The jobs initiative is also perceived as a step to give a boost to the economy by indirectly infusing liquidity into the system. The big bang recruitment drive means Union government departments and ministries would add a third of their workforce in just one and a half years. The financial implications of this haven’t yet been worked out. Making these additions is a daunting task considering that the due processes involved are time consuming. But by opening the window of opportunities, the government has indicated that despite a funds crunch and at a time when the size of the government is shrinking steadily, it is holding out hope for the jobless.

“All ministries have begun the process by holding meetings with officials so that the target can be achieved at the earliest,” says information and broadcasting minister Anurag Thakur. “The 46,000 jobs to be created through the Agnipath scheme of the armed forces is also part of these one million jobs.”

The grand initiative will comprise contractual and regular jobs besides recruitment under the Agnipath scheme. “This has made sure that we stay the course on human-centred development.
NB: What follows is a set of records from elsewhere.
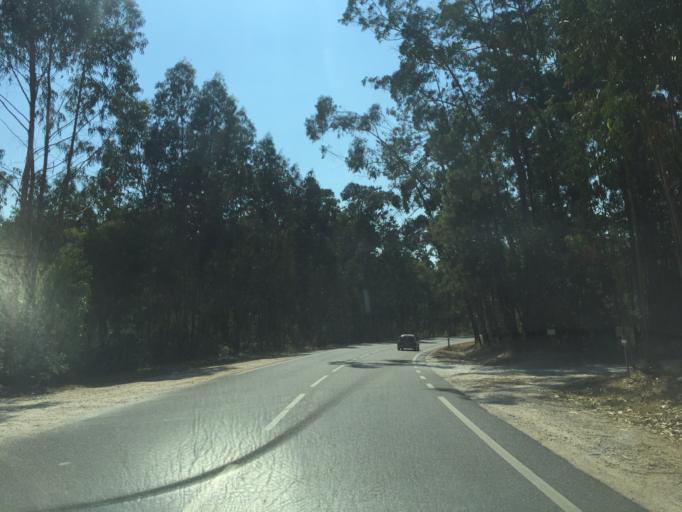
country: PT
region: Coimbra
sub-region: Cantanhede
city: Cantanhede
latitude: 40.3566
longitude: -8.5302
The hiring of one million people will not only help the government meet targets but also strengthen the march towards a fully Aatmanirbhar Bharat,” says Union labour and employment minister Bhupender Yadav.

Analysts point out the initiative comes at a time when spiralling inflation and a tight monetary policy in the United States and elsewhere globally are threatening to derail growth and pushing the world towards recession. The slowdown is evident in India and has meant job cuts. In this situation, it is government spending, and more particularly on job recruitment, that can help mitigate the impending crisis.

However, there are serious challenges that suggest the target is an elusive one. Firstly, no central agency is equipped to handle recruitment of this scale in such a short time period. This includes the National Recruitment Agency (NRA), which was approved in August 2020 but is not yet functional. A parliamentary committee report in March 2022 rapped the Department of Personnel and Training for the inordinate delay in getting the NRA up and running, despite a budgetary allocation.

A second challenge is that both the Union and state governments have only a partial picture of the number of people they already employ. As on March 1, 2020, the number of sanctioned civilian employee posts was 4,077,687, of which 3,190,903 posts had employees in position and there were 886,784 vacant posts, says the annual report on Pay and Allowances of Central Government Civilian Employees (2019-20).

Whether the jobs push will be routed through the NRA is unclear. An additional problem with regard to government job recruitments has been the frequent leak of examination papers, such as for railway and teaching jobs. The NRA is intended to subsume the role of multiple recruitment agencies, and unless it gets operational, the problem will persist.

At the same time, the Seventh Central Pay Commission, which looked into the structure of Union government employees in various ministries, has found that most new jobs are in the paramilitary forces. Analysts point out that the big jobs announcement will have to be followed up with specific announcements for departments and organisations and the number of vacancies to be filled by the 2023 deadline.